■ To-do item ■
The lines to return run from the one containing "спільної ..." through the end of the material; give them exactly and leave out the pictures.

======== Information ========

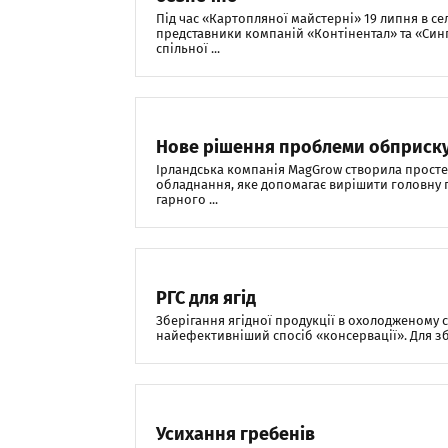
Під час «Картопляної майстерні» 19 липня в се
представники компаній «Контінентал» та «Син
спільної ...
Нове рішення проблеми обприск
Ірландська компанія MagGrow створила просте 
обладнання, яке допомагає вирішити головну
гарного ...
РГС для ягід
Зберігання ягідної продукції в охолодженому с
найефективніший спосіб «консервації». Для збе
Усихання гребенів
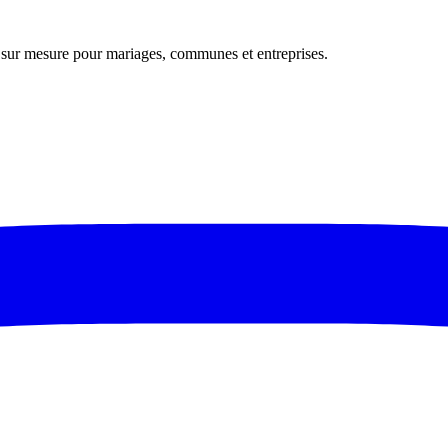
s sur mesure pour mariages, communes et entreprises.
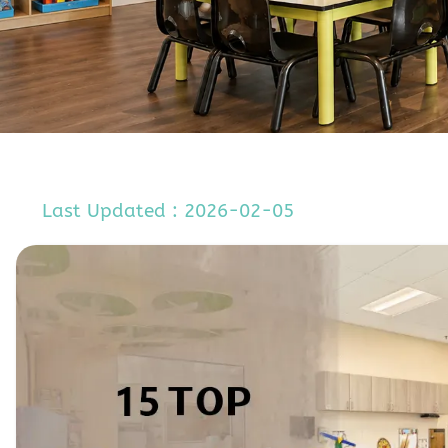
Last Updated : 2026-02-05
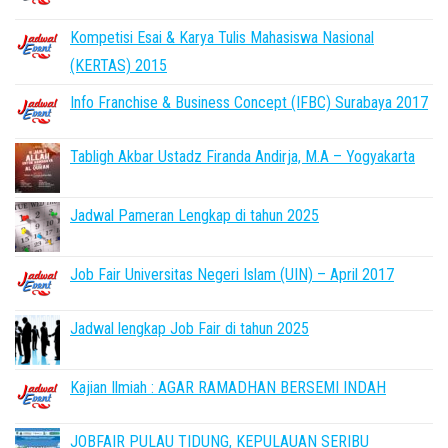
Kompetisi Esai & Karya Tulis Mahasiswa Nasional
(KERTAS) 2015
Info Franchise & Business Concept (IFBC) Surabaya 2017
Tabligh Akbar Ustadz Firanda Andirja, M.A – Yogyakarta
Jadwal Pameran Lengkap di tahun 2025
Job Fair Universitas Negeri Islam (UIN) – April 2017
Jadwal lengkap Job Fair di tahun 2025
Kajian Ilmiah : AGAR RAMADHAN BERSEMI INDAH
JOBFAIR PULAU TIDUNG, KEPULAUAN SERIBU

========

■ Exercise response ■
спільної ...
Нове рішення проблеми обприск
Ірландська компанія MagGrow створила просте 
обладнання, яке допомагає вирішити головну
гарного ...
РГС для ягід
Зберігання ягідної продукції в охолодженому с
найефективніший спосіб «консервації». Для збе
Усихання гребенів
s sur mesure pour mariages, communes et entreprises.
Last Updated : 2026-02-05
Kompetisi Esai & Karya Tulis Mahasiswa Nasional
(KERTAS) 2015
Info Franchise & Business Concept (IFBC) Surabaya 2017
Tabligh Akbar Ustadz Firanda Andirja, M.A – Yogyakarta
Jadwal Pameran Lengkap di tahun 2025
Job Fair Universitas Negeri Islam (UIN) – April 2017
Jadwal lengkap Job Fair di tahun 2025
Kajian Ilmiah : AGAR RAMADHAN BERSEMI INDAH
JOBFAIR PULAU TIDUNG, KEPULAUAN SERIBU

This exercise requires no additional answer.